- What you have to do: Each entry must be restated exactly as it appears.

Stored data
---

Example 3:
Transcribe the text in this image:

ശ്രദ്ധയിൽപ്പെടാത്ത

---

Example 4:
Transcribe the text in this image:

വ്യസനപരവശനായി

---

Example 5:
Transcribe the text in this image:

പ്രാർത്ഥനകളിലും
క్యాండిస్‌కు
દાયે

- Reply to the task:
---

Example 3:
Transcribe the text in this image:

ശ്രദ്ധയിൽപ്പെടാത്ത

---

Example 4:
Transcribe the text in this image:

വ്യസനപരവശനായി

---

Example 5:
Transcribe the text in this image:

പ്രാർത്ഥനകളിലും
క్యాండిస్‌కు
દાયે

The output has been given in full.